Skip: Don’t Tell Mom the Babysitter’s Dead
Don’t Tell Mom the Babysitter’s Dead is a remake that should’ve been left as a 33-year-old cadaver. The original film’s nonsensical premise is even more ridiculous in this modern retelling that’s about as fun as your babysitter letting her annoying college boyfriend come over.
Here’s Jesse Hassenger’s take:
“When four siblings conspire to surreptitiously dispose of a dead body, tweenage Melissa (Ayaamii Sledge) raises an important point about their caution levels: ‘It’s not 1991—there are cameras everywhere!’ Why is her frame of reference 33 years ago, at least two decades before her birth? The same two reasons these kids are looking into body disposal in the first place: This is a remake of the 1991 movie Don’t Tell Mom the Babysitter’s Dead, and it doesn’t make a lot of sense.

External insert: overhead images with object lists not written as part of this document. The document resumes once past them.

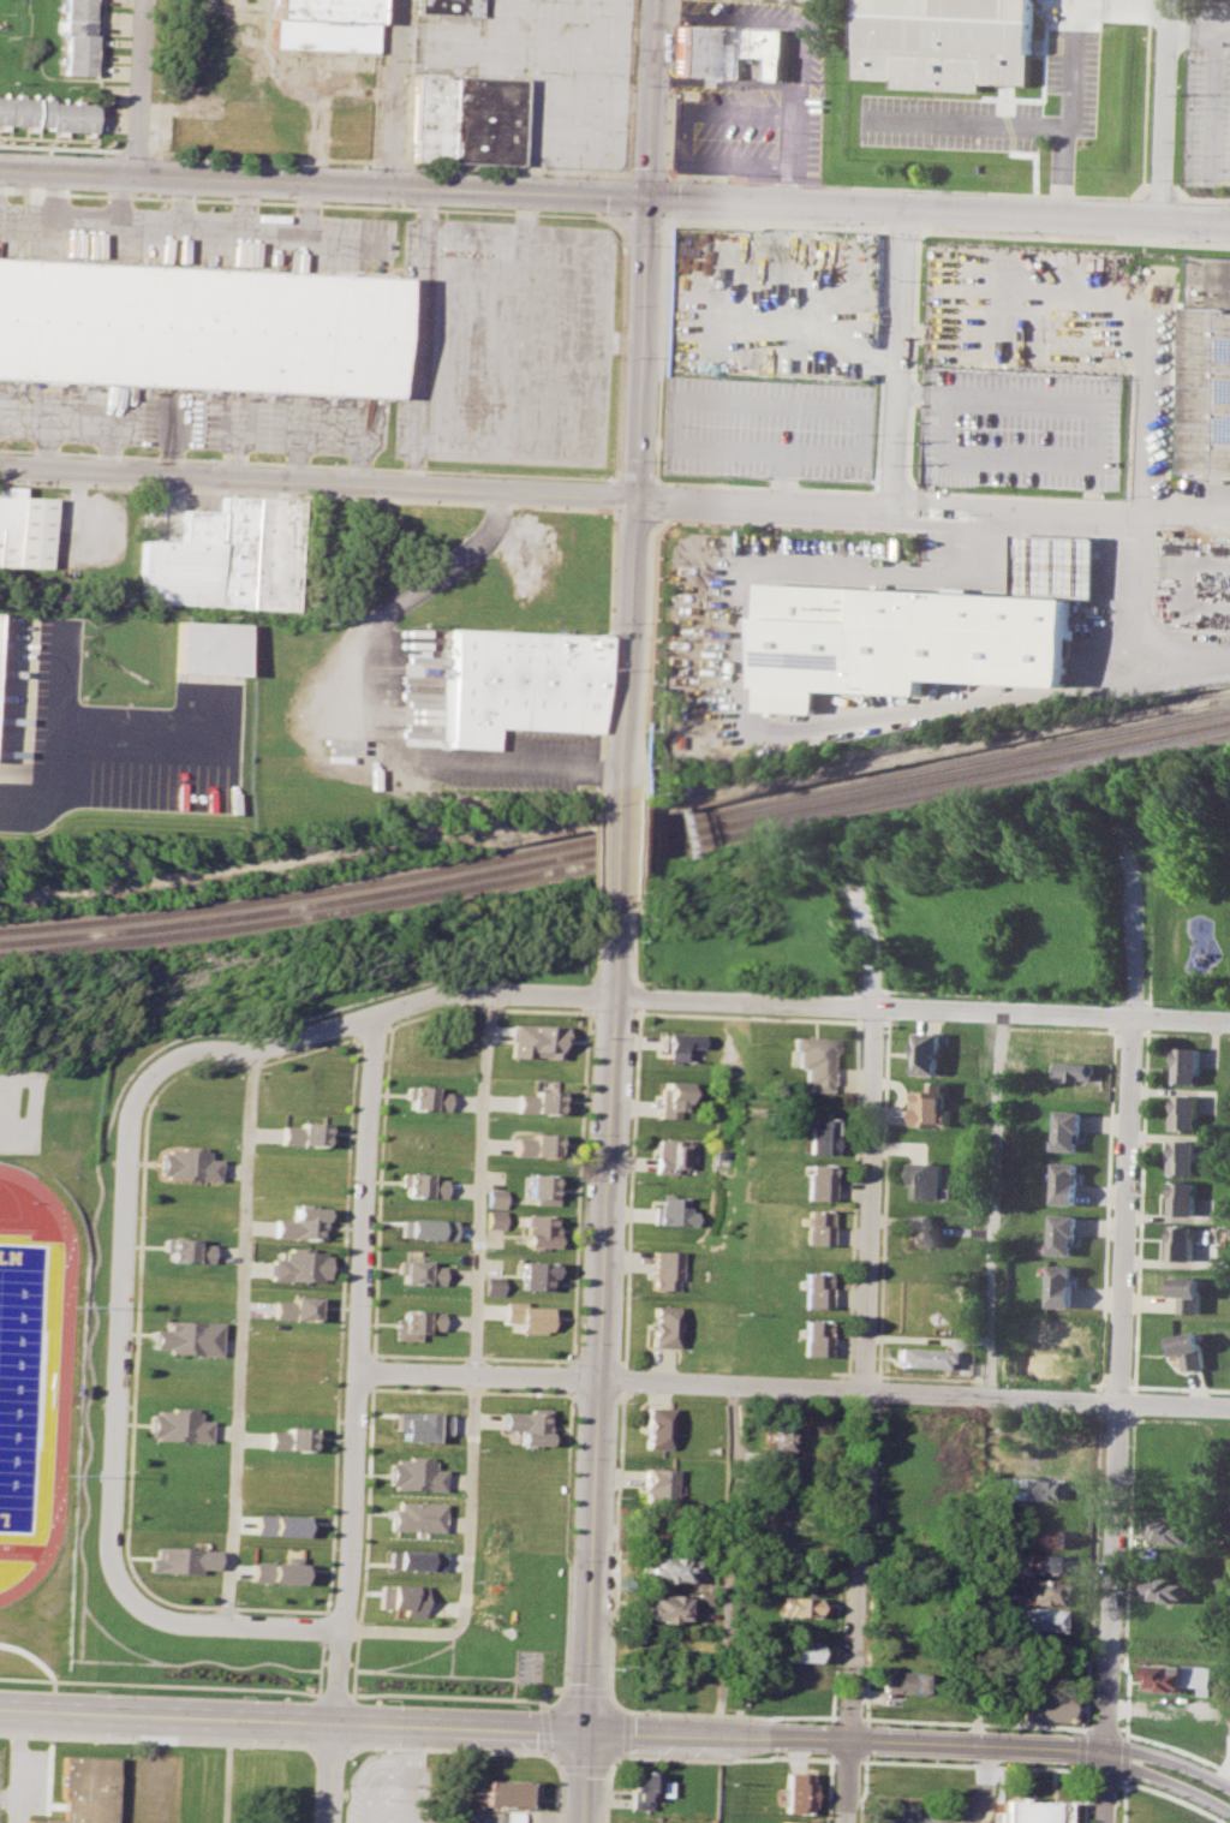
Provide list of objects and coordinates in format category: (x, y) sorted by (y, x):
road: (1123, 1)
building: (449, 6)
road: (771, 20)
building: (325, 24)
building: (76, 36)
building: (948, 43)
building: (729, 53)
parking lot: (1073, 54)
road: (535, 57)
road: (1214, 68)
road: (631, 86)
road: (670, 86)
road: (138, 89)
road: (391, 94)
parking lot: (754, 94)
road: (652, 100)
road: (1164, 111)
building: (47, 114)
building: (467, 121)
road: (1029, 124)
road: (685, 133)
road: (60, 146)
street lamp: (19, 149)
road: (135, 149)
street lamp: (110, 152)
road: (263, 155)
street lamp: (174, 156)
road: (792, 160)
street lamp: (267, 161)
road: (389, 161)
street lamp: (361, 164)
road: (516, 167)
street lamp: (449, 169)
road: (1065, 172)
street lamp: (546, 173)
road: (649, 174)
street lamp: (624, 176)
road: (1160, 186)
road: (324, 187)
road: (909, 187)
road: (626, 196)
road: (1197, 198)
road: (310, 203)
road: (939, 213)
street lamp: (672, 215)
street lamp: (843, 222)
street lamp: (1016, 230)
parking lot: (198, 237)
street lamp: (916, 239)
street lamp: (1186, 239)
building: (200, 327)
road: (420, 338)
parking lot: (504, 341)
road: (621, 349)
road: (900, 359)
building: (1208, 366)
road: (1157, 391)
road: (1051, 400)
parking lot: (193, 417)
parking lot: (768, 425)
parking lot: (1021, 426)
road: (308, 463)
road: (448, 488)
road: (616, 493)
road: (308, 494)
road: (636, 500)
road: (1024, 512)
road: (1191, 517)
building: (25, 530)
building: (230, 559)
road: (1134, 581)
road: (393, 606)
road: (742, 622)
building: (924, 631)
road: (647, 641)
building: (207, 646)
road: (1186, 652)
road: (609, 656)
building: (520, 685)
road: (97, 732)
road: (506, 762)
railway: (617, 833)
road: (643, 843)
railway: (617, 846)
road: (621, 846)
road: (596, 853)
railway: (617, 857)
road: (878, 876)
park: (978, 902)
road: (1152, 918)
road: (593, 941)
road: (876, 941)
road: (1134, 941)
road: (640, 983)
road: (756, 983)
road: (858, 987)
road: (873, 987)
road: (887, 989)
road: (963, 992)
road: (587, 995)
road: (640, 998)
road: (858, 1004)
road: (888, 1005)
road: (490, 1007)
road: (922, 1009)
road: (584, 1011)
road: (361, 1015)
road: (860, 1020)
road: (888, 1020)
road: (875, 1021)
road: (1130, 1031)
road: (1116, 1032)
road: (1188, 1034)
building: (533, 1041)
building: (680, 1045)
building: (927, 1052)
building: (814, 1059)
building: (1186, 1063)
building: (1074, 1070)
road: (857, 1088)
building: (419, 1096)
building: (672, 1099)
building: (537, 1102)
building: (933, 1105)
road: (26, 1106)
parking lot: (17, 1110)
building: (1183, 1111)
building: (1067, 1128)
building: (296, 1133)
building: (819, 1135)
building: (536, 1145)
road: (1108, 1154)
building: (672, 1155)
building: (1181, 1156)
building: (183, 1164)
building: (928, 1179)
building: (817, 1181)
building: (1064, 1182)
building: (414, 1184)
building: (541, 1188)
road: (631, 1188)
building: (1181, 1196)
building: (491, 1197)
road: (882, 1199)
road: (1140, 1205)
building: (674, 1211)
building: (491, 1219)
building: (291, 1222)
building: (816, 1225)
building: (420, 1228)
building: (537, 1229)
building: (921, 1230)
building: (1062, 1234)
building: (1179, 1242)
building: (180, 1249)
building: (289, 1266)
building: (665, 1269)
building: (412, 1272)
building: (534, 1275)
building: (488, 1285)
building: (1060, 1285)
building: (814, 1290)
building: (1186, 1293)
building: (287, 1308)
road: (605, 1311)
building: (525, 1316)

That is, the movie’s story remains nonsensical; redoing it in the first place isn’t so crazy, at least if you’re abiding by the maxim that when rummaging through back catalogs for remakes, it’s best to avoid the stone-cold classics. The original film is more of a VHS fave for a very particular demographic who didn’t mind its 1991 bait-and-switch. The advertising promised endless scenes of teen partying and mischief (the campaign seemed to be built around the miscreant brother nasally intoning ‘The dishes are done, man!’ after skeet-shooting the household plates), while the movie itself delivered an ’80s hangover of a story about a young underdog (Christina Applegate) making it in the fashion business.”